In 2005, the Mayo Clinic leukemia database published a list of cryptogenic risk factors such as hypodiploidy, triploidy, Mixed-Lineage Leukemia (MLL) translocations, t (5;14), t (17;19) and t (1;19) in ALL. Poor diagnostic performance, reduction in platelet count and MRD (minimal residual disease) might influence the patient prognosis. Nowadays, more than 50 genetic abnormalities have been detected in ALL, which are associated with lymphoid developing or signaling proteins such as IKZF1, EBF1, PAX5 and CD200, etc. NR3C1 has been identified as drug responsiveness determinant factor. Table1 shows some prognostic factors in ALL (8).
Cytogenetic and molecular measures are important to predict the patient survival and prognosis. They also play a crucial role in choosing the best treatment method. Bhojwani (11) showed that negative CD10 has a great impact on the outcome of infant with ALL. Rituximab might be more effective in CD20 or Ph-positive (Philadelphia-positive) ALL cases (8). Early CD34 presentation occurs in B-lineage ALL (15).

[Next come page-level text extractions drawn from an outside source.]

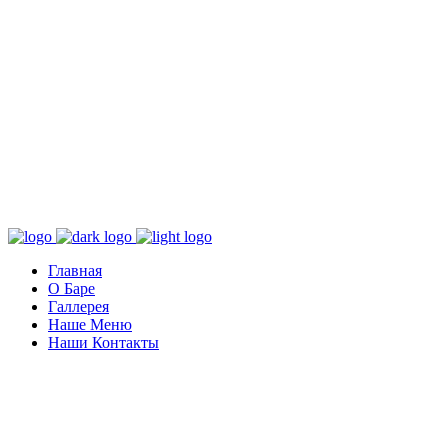
Главная
О Баре
Галлерея
Наше Меню
Наши Контакты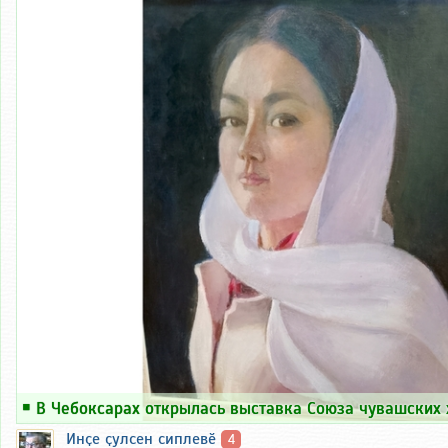
￭
В Чебоксарах открылась выставка Союза чувашских
Инҫе ҫулсен сиплевӗ
4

WBC count over 50000 increases the death risk about 22 times (18). Patients who are positive for iAMP21 should be considered as bone marrow transplant candidates in first remission (19). Age is a crucial element for ALL prognosis, but 11q23 translocation does not have a prognostic value (17). It seems that cytogenetic and molecular analysis could open a new window to predict ALL outcomes in children.
Conclusion
With appropriate performing of cytogenetic and molecular tests for ALL diagnosis, treatment strategies might be modified and specified for each patient and the efficacy of new therapeutic strategies could be evaluated accurately. Genetic polymorphism affects drug metabolism and leads to different effective levels and drug toxicity.
Acknowledgement
We would like to thank Clinical Research Development Center of Ghaem Hospital for their assistant in this manuscript. This study was supported by a grant from the Vice Chancellor for Research of the Mashhad University of Medical Sciences for the research project as a medical student thesis with approval number of 910347.
Conflict of Interest
The authors declare no conflict of interest.